"Ce monde des cimes que vous trouviez laid, parce qu'il ne comporte aucun des caractères qu'une longue fréquentation des plaines, de la mer, des douces collines, vous ont habitué à découvrir dans un paysage, et que l'Alpiniste aime pour les motifs mêmes sur lesquels vous fondez votre condamnation, ce monde abstrait, sévèrement limité à quatre éléments plastiques, ciel, nuages, rocs, neige, dont l'orchestration suffit à lui assurer une incroyable diversité de visages, ce monde dépouillé, sans échelle, et qui repousse implacablement toute vie ou du moins tout ce qui nous paraît être la vie, propose à nos sens, hors de l'espace et du temps, une image aride de l'absolu qui se confond ici avec celle de la mort.
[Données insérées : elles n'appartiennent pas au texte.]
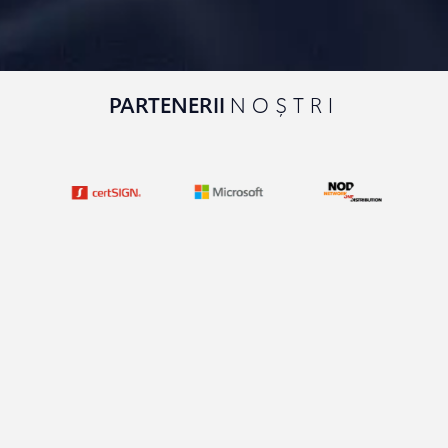
PARTENERII
NOȘTRI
Vous comprenez mieux, désormais, l'influence, au premier abord disproportionnée, qu'exercent sur certaines vies ces courts passages dans un univers où seuls les purs esprits seraient à leur aise, et où la pesanteur se charge de nous rappeler à chaque pas que nous ne sommes que des hommes. Vous saisissez aussi comment l'alpinisme peut devenir le canal par où certaines tendances mystiques, et plus simplement certains idéals insatisfaits, cherchent à s'épancher, tandis que les courtes heures vécues en haute montagne paraissent arrachées désormais à un vague paradis à peine entrevu, dont le grimpeur conserve un souvenir ébloui, et dont chaque cime nouvelle lui ouvrira peut-être définitivement les portes."
SAMIVEL, Discours marin (in Nouvelles d'en haut, éditions Hoëbeke).